# WHAT THE EXERCISE ASKS:
Only the lines holding "position" are wanted; find them in the listing and return each one.

# DATA SHOWN:
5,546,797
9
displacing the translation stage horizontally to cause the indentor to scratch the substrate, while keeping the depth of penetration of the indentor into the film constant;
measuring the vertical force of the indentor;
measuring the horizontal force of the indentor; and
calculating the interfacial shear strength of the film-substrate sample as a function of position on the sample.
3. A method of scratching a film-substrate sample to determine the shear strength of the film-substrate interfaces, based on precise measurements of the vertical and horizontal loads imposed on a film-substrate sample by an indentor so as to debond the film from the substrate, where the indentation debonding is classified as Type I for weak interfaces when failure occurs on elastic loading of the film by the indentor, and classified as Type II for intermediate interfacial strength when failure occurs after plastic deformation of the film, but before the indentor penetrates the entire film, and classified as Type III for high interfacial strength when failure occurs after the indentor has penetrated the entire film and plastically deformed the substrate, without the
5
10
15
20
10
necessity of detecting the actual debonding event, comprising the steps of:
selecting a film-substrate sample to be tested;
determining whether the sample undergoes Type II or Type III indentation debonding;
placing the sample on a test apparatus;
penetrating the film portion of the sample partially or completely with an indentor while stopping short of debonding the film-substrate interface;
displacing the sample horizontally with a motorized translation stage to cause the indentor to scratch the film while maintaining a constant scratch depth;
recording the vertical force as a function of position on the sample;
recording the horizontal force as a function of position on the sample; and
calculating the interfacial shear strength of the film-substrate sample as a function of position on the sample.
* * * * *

# ANSWER TO THIS EXERCISE:
calculating the interfacial shear strength of the film-substrate sample as a function of position on the sample.
recording the vertical force as a function of position on the sample;
recording the horizontal force as a function of position on the sample; and
calculating the interfacial shear strength of the film-substrate sample as a function of position on the sample.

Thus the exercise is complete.